13/06/2013

Magnificence / Magnificencia

Félix María de Samaniego 1745-1801, fabuliste espagnol, était d'ascendance noble et argentée ce qui lui permit de fairedes études en France où on peut supposer, sans trop se tromper, qu'il a pris connaissance des fables de La Fontaine.



Félix María de Samaniego 1745-1801, fabulista español, era de familia noble y adinerada lo que le permitió estudiar en Francia donde se puede suponer sin equivocarse mucho, que supo de las fábulas de Jean de La Fontaine.


Nous poursuivons avec la même fable que dans le dernier billet: le ton est ici différent, le lion plus majestueux, magnanime, un peu pédant, le rat est devenu une souricette...


Seguimos con la misma fábula: el tono es aquí diferente, el león más majestuoso, un poco magnánimo y pedante, la rata se ha trasformado en un ratoncillo... 

 

Le Lion et la souris

  

Une petite souris était prisonnière

 des griffes d'un lion; la malheureuse

 ne fut pas attrapée dans telle souricière

 pour vol de lard ni de fromage,

 mais parce qu'avec d'autres elle dérangeait

 le lion, qui dans son antre se reposait.

 Elle demande pardon, pleurant son insolence;

 à l'entendre implorer sa royale clémence,

 le roi répond d'un ton majestueux:

 - Titus ne dirait pas mieux - “Je te pardonne”.

 Un peu plus tard le lion chassant trébuche

 sur un filet caché dans les taillis:

 il veut en sortir, mais il reste prisonnier;

 il assourdit la jungle de rugissements féroces.

 La souris, libre, qui l'entend,

 arrive en courant: diligente elle ronge

 les noeuds du filet de telle façon

 qu'enfin elle rompt les liens de la bête sauvage.

 

 
Il convient au puissant

 d'avoir pitié des malheureux;

 il se peut qu'il ait besoin

 de l'aide d'un plus nécessiteux.

 

(trad.

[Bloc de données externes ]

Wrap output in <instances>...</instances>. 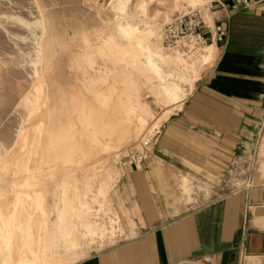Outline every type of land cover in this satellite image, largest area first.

Colette, // Traduction ardue, vos suggestions seront bienvenues.)


 

EL LEÓN Y EL RATÓN


Estaba un ratoncillo aprisionado
en las garras de un león; el desdichado
en la tal ratonera no fue preso
por ladrón de tocino ni de queso,
sino porque con otros molestaba
al león, que en su retiro descansaba.
Pide perdón, llorando su insolencia;
al oír implorar la real clemencia,
responde el rey en majestuoso tono
—no dijera más Tito—: «Te perdono».
Poco después cazando el león tropieza
en una red oculta en la maleza:
quiere salir, mas queda prisionero;
atronando la selva ruge fiero.
El libre ratoncillo, que lo siente,
corriendo llega: roe diligente
los nudos de la red de tal manera,
que al fin rompió los grillos de la fiera.

 

 

Conviene al poderoso
para los infelices ser piadoso;
tal vez se puede ver necesitado
del auxilio de aquel más desdichado.

Commentaires

Bravo pour vos choix, chère Colette. Ah, ces fables de La Fontaine, si souvent plagiées. Après l'indépendance de l'Algérie, en 1962, le gouvernement Algérien avait maintenu les programmes en Français, mais "réadapté" les manuels scolaires, notamment les fables de La Fontaine. Ainsi, le corbeau et le renard fut réécrit pour devenir le corbeau et le fenec. Idem pour la grenouille et le boeuf, devenue localement la grenouille et le chameau, avec des illustrations replacées dans les paysages locaux et sahariens....
Belle journée, chère Colette, je vous espère en pleine forme. Amitiés.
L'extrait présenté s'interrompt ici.